There was the time when he collapsed, unconscious, in the 2003 Tour de France because he took an unknown substance and nearly died of heat exhaustion. The occasion when he took an unidentified blood transfusion, and collapsed on a train in Valencia, "again on the point of dying." Nor are his team-mates any less implicated. Manzano describes, for example, when they used vet's syringes to inject one form of serum, "with several guys holding the rider down." As if this were not enough to wreck a sport's image, Manzano then goes through the entire list of banned substances he has used, their different brand names, price and how to use them.

Each substance or method, Manzano reveals, has its own nickname: cortisone is known as "marker pens", blood transfusions are called "oil changes". EPO, cycling's most notorious performance enhancing drug, is known as "pelas", the Spanish slang word for pesetas. "You'd say, give me 4,000 pelas," was Manzano's description, "which is 4,000 units of EPO."

Spain, the cynic might say, had it coming. For years now, while the country which produced cyclists as great as Miguel Indurain and Federico Bahamontes has seemed immune to the scandals that have blasted the sport in other countries, riders giving positive in dope tests would be dismissed as individual black sheep. The French insistence on more and more health checks was seen as unnecessary Gallic zeal.

But now the chickens appear to have come home to roost and, in the pecking order of doping scandals, the Manzano affair could hardly be more brutal and more blatant than anything that has come before.

The pictures alone - running into dozens - of Manzano shoving syringes into his arms and stomach go way beyond AS' usual sensationalist fodder of scantily clad footballers' girlfriends or female fans. His declarations are far more detailed than whatever Willy Voet had to say about organised doping at Festina in 1998, probably the previous most shocking revelation in the sport.

The test now, perhaps, is how immune cycling - and sport in general - has become to such gruesome scandals.

Certainly, the defence mechanisms now developed to perfection after 1998's scandals have kicked rapidly into action. Kelme themselves denied all knowledge of Manzano's claims and threatened legal action. The riders have sunk into collective silence. The UCI issued a statement saying it "could not tolerate these sporting massacres" and that "nobody will ask for proof". Possibly the only way that Manzano's case could be undermined is in the Spanish Ministry of Sport's hurriedly opened investigation, which the acting Minister, Javier Gomez Angulo, has said "will have to go through the legal channels, because these claims are too serious."

Manzano's only problem is that he does not come across as a particularly appealing individual.
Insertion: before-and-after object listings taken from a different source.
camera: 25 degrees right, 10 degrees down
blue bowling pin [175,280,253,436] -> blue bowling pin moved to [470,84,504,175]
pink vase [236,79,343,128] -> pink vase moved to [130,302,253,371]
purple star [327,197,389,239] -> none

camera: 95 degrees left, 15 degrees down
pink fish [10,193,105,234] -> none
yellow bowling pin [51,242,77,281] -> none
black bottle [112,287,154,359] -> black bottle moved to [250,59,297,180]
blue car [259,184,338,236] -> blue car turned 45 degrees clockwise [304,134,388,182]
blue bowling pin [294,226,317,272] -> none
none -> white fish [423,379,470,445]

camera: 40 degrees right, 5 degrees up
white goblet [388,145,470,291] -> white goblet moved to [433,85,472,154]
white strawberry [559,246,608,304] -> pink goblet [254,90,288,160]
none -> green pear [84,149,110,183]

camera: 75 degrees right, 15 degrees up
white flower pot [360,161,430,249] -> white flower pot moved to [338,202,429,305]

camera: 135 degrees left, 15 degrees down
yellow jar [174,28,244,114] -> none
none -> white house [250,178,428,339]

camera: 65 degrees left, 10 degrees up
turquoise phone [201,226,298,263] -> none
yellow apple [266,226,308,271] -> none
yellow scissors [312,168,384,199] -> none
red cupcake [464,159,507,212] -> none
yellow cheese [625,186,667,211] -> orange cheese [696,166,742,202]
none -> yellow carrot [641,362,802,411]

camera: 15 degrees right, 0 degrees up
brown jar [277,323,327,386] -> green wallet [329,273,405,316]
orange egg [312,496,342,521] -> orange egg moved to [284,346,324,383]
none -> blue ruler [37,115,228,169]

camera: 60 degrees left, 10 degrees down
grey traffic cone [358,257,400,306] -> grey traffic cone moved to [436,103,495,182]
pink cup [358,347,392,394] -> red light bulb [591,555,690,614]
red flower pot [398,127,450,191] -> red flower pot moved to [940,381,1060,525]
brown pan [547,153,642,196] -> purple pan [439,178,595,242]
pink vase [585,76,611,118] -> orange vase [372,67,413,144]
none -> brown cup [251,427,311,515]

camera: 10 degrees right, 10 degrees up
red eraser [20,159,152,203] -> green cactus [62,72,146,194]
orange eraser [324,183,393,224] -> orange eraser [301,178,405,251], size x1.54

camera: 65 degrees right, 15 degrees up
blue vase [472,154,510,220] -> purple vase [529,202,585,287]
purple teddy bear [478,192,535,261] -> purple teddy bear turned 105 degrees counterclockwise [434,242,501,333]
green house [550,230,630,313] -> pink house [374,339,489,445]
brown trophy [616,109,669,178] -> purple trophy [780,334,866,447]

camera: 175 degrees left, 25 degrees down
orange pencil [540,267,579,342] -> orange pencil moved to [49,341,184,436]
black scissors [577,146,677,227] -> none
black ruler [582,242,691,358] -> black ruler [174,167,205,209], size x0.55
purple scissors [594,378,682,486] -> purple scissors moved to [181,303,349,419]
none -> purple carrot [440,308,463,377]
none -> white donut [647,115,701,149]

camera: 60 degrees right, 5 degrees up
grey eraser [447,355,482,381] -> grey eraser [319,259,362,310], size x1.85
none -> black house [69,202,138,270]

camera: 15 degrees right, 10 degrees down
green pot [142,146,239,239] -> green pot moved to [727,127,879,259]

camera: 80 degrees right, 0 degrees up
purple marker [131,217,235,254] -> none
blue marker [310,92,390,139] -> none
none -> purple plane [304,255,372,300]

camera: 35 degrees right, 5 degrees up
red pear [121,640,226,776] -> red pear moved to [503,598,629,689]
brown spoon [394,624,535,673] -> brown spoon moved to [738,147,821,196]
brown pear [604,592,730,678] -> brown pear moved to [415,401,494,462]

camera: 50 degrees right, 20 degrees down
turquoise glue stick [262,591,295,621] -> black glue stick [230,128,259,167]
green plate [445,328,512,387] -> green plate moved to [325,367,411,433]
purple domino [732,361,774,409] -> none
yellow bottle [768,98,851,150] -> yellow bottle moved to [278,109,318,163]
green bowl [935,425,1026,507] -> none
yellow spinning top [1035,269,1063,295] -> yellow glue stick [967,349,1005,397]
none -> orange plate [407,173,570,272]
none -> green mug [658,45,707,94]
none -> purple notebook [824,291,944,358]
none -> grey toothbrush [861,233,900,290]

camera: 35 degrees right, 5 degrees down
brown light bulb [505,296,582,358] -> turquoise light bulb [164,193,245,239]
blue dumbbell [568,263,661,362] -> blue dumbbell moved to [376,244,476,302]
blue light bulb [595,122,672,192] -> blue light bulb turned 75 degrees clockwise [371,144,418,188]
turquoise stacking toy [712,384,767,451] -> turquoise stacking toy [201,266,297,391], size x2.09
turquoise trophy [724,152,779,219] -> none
Thrown out of Kelme during last year's Vuelta because he was caught with a female friend in a race hotel - hardly a crime against humanity but strictly forbidden by most teams - Manzano's claim that had they been doing nanything private they would have closed the door was not exactly tastefully put.

What is saddest of all is that neither Manzano nor his girlfriend, Marina, appear at all perturbed by the consequences of his revelations.

In a smaller photo in As in day two of their declarations, the couple are seen eying the earlier reports and say they are "happy with the way the article came out". However, Marina has one complaint that the photos should have been taken "when she'd had time to hang up the curtains she had just washed".

That i s hardly the main issue given the havoc she and her partner threaten to wreak in cycling.; rather the cycling world in general would have preferred those curtains to remain closed.